### Data for analysis
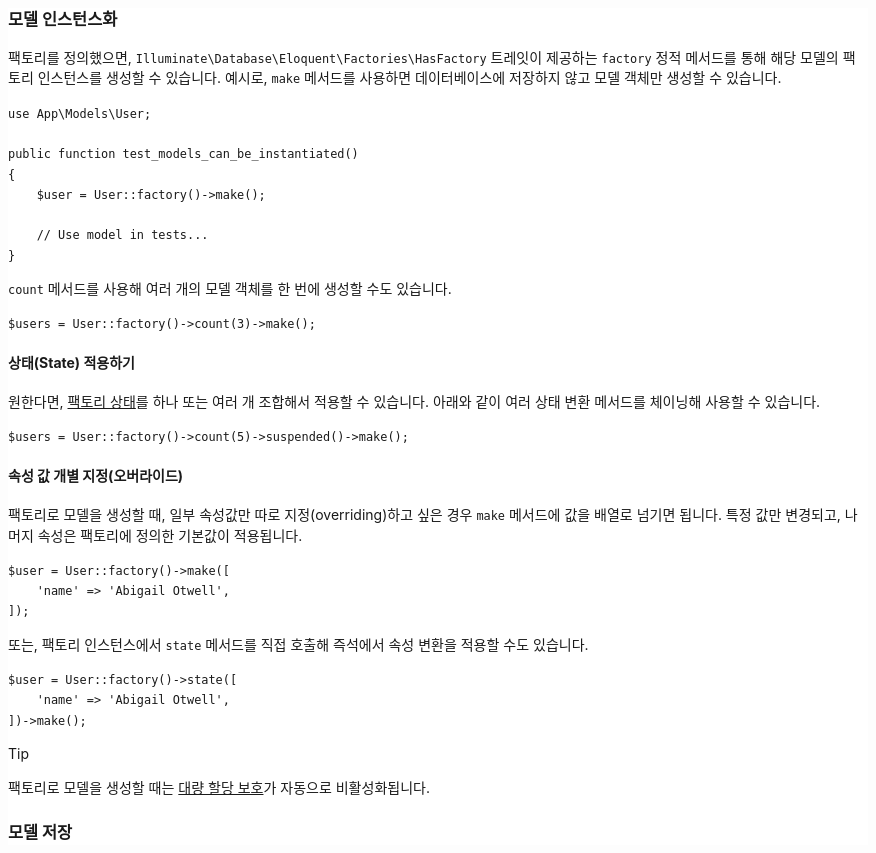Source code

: <a name="instantiating-models"></a>
### 모델 인스턴스화

팩토리를 정의했으면, `Illuminate\Database\Eloquent\Factories\HasFactory` 트레잇이 제공하는 `factory` 정적 메서드를 통해 해당 모델의 팩토리 인스턴스를 생성할 수 있습니다. 예시로, `make` 메서드를 사용하면 데이터베이스에 저장하지 않고 모델 객체만 생성할 수 있습니다.

```
use App\Models\User;

public function test_models_can_be_instantiated()
{
    $user = User::factory()->make();

    // Use model in tests...
}
```

`count` 메서드를 사용해 여러 개의 모델 객체를 한 번에 생성할 수도 있습니다.

```
$users = User::factory()->count(3)->make();
```

<a name="applying-states"></a>
#### 상태(State) 적용하기

원한다면, [팩토리 상태](#factory-states)를 하나 또는 여러 개 조합해서 적용할 수 있습니다. 아래와 같이 여러 상태 변환 메서드를 체이닝해 사용할 수 있습니다.

```
$users = User::factory()->count(5)->suspended()->make();
```

<a name="overriding-attributes"></a>
#### 속성 값 개별 지정(오버라이드)

팩토리로 모델을 생성할 때, 일부 속성값만 따로 지정(overriding)하고 싶은 경우 `make` 메서드에 값을 배열로 넘기면 됩니다. 특정 값만 변경되고, 나머지 속성은 팩토리에 정의한 기본값이 적용됩니다.

```
$user = User::factory()->make([
    'name' => 'Abigail Otwell',
]);
```

또는, 팩토리 인스턴스에서 `state` 메서드를 직접 호출해 즉석에서 속성 변환을 적용할 수도 있습니다.

```
$user = User::factory()->state([
    'name' => 'Abigail Otwell',
])->make();
```

> [!TIP]
> 팩토리로 모델을 생성할 때는 [대량 할당 보호](https://laravel.com/docs/8.x/eloquent#mass-assignment)가 자동으로 비활성화됩니다.

<a name="persisting-models"></a>
### 모델 저장

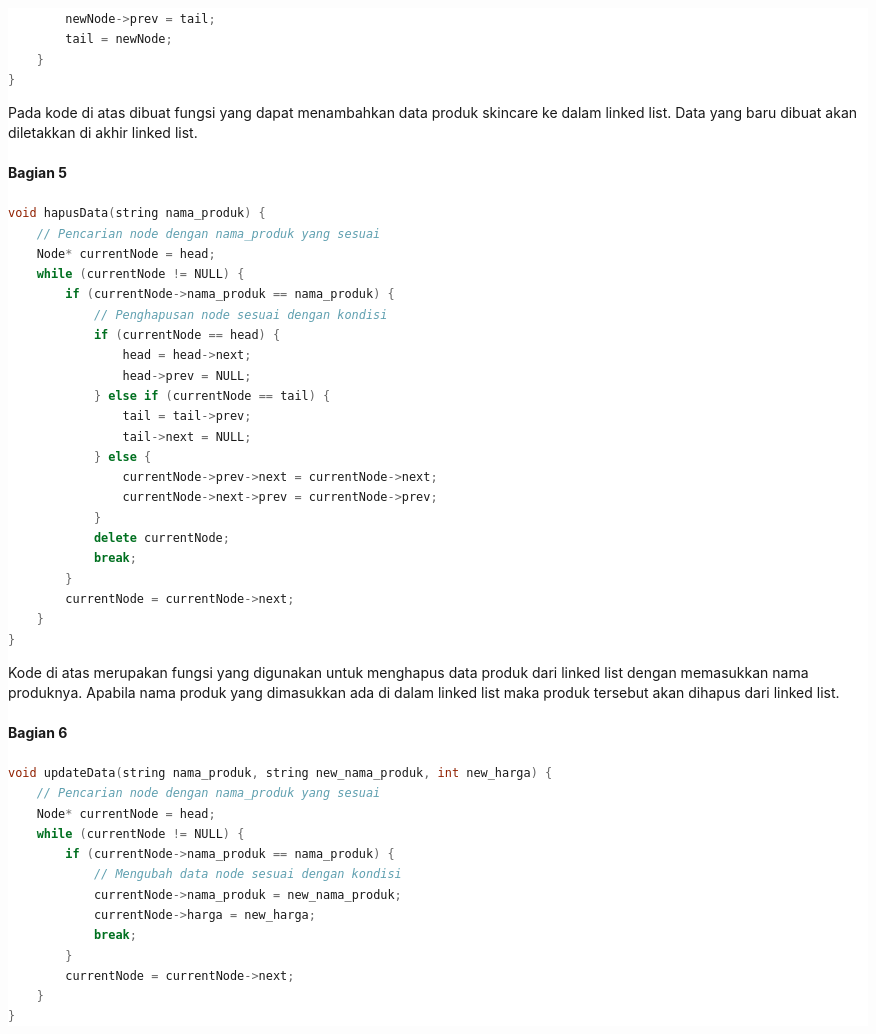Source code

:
```C++
        newNode->prev = tail;
        tail = newNode;
    }
}
```

Pada kode di atas dibuat fungsi yang dapat menambahkan data produk skincare ke dalam linked list. Data yang baru dibuat akan diletakkan di akhir linked list.

#### Bagian 5

```C++
void hapusData(string nama_produk) {
    // Pencarian node dengan nama_produk yang sesuai
    Node* currentNode = head;
    while (currentNode != NULL) {
        if (currentNode->nama_produk == nama_produk) {
            // Penghapusan node sesuai dengan kondisi
            if (currentNode == head) {
                head = head->next;
                head->prev = NULL;
            } else if (currentNode == tail) {
                tail = tail->prev;
                tail->next = NULL;
            } else {
                currentNode->prev->next = currentNode->next;
                currentNode->next->prev = currentNode->prev;
            }
            delete currentNode;
            break;
        }
        currentNode = currentNode->next;
    }
}
```

Kode di atas merupakan fungsi yang digunakan untuk menghapus data produk dari linked list dengan memasukkan nama produknya. Apabila nama produk yang dimasukkan ada di dalam linked list maka produk tersebut akan dihapus dari linked list.

#### Bagian 6

```C++
void updateData(string nama_produk, string new_nama_produk, int new_harga) {
    // Pencarian node dengan nama_produk yang sesuai
    Node* currentNode = head;
    while (currentNode != NULL) {
        if (currentNode->nama_produk == nama_produk) {
            // Mengubah data node sesuai dengan kondisi
            currentNode->nama_produk = new_nama_produk;
            currentNode->harga = new_harga;
            break;
        }
        currentNode = currentNode->next;
    }
}
```
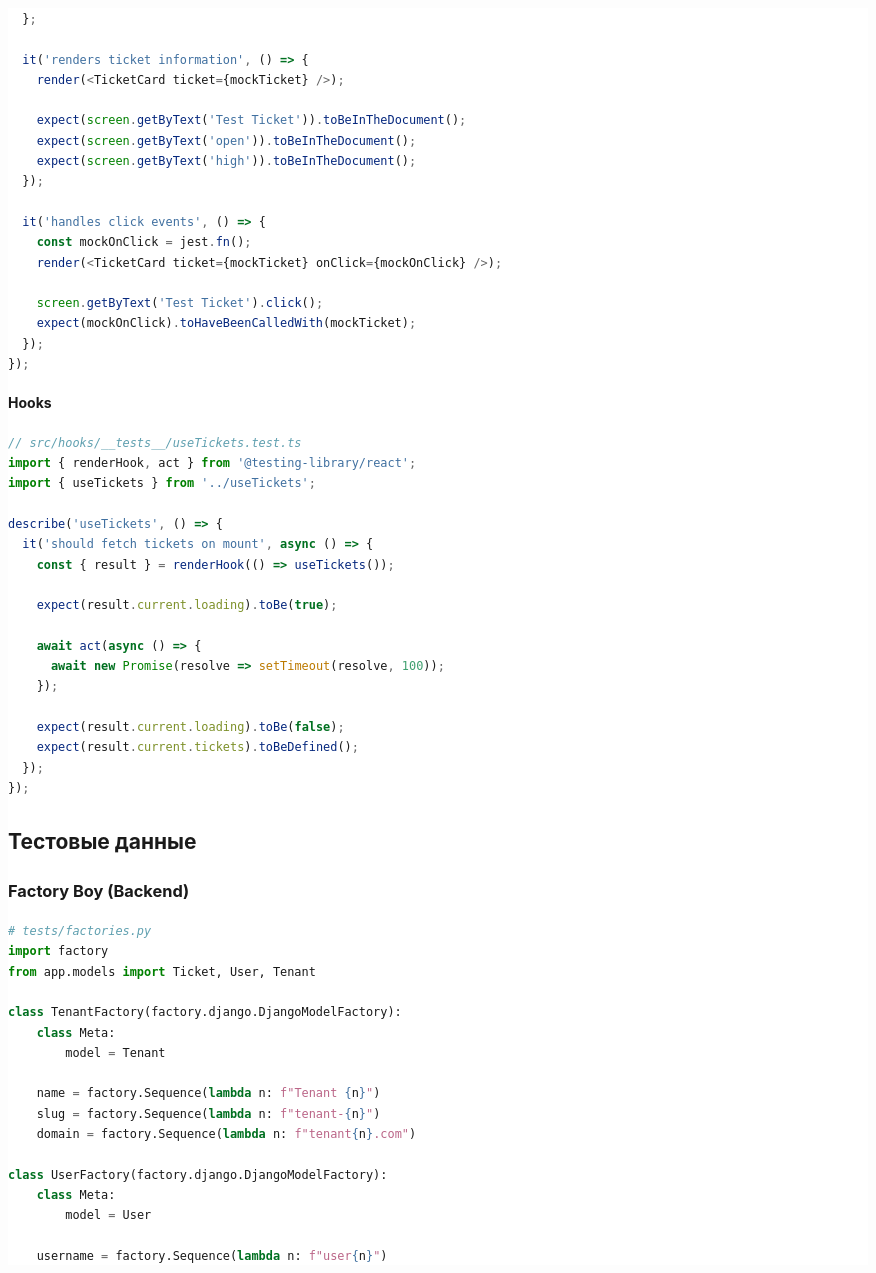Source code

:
```typescript
  };

  it('renders ticket information', () => {
    render(<TicketCard ticket={mockTicket} />);
    
    expect(screen.getByText('Test Ticket')).toBeInTheDocument();
    expect(screen.getByText('open')).toBeInTheDocument();
    expect(screen.getByText('high')).toBeInTheDocument();
  });

  it('handles click events', () => {
    const mockOnClick = jest.fn();
    render(<TicketCard ticket={mockTicket} onClick={mockOnClick} />);
    
    screen.getByText('Test Ticket').click();
    expect(mockOnClick).toHaveBeenCalledWith(mockTicket);
  });
});
```

#### Hooks
```typescript
// src/hooks/__tests__/useTickets.test.ts
import { renderHook, act } from '@testing-library/react';
import { useTickets } from '../useTickets';

describe('useTickets', () => {
  it('should fetch tickets on mount', async () => {
    const { result } = renderHook(() => useTickets());
    
    expect(result.current.loading).toBe(true);
    
    await act(async () => {
      await new Promise(resolve => setTimeout(resolve, 100));
    });
    
    expect(result.current.loading).toBe(false);
    expect(result.current.tickets).toBeDefined();
  });
});
```

## Тестовые данные

### Factory Boy (Backend)
```python
# tests/factories.py
import factory
from app.models import Ticket, User, Tenant

class TenantFactory(factory.django.DjangoModelFactory):
    class Meta:
        model = Tenant
    
    name = factory.Sequence(lambda n: f"Tenant {n}")
    slug = factory.Sequence(lambda n: f"tenant-{n}")
    domain = factory.Sequence(lambda n: f"tenant{n}.com")

class UserFactory(factory.django.DjangoModelFactory):
    class Meta:
        model = User
    
    username = factory.Sequence(lambda n: f"user{n}")
```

### Exercise objective
Provide the number of lines in the entries that include "dengan", and no other text.

### Finished exercise
5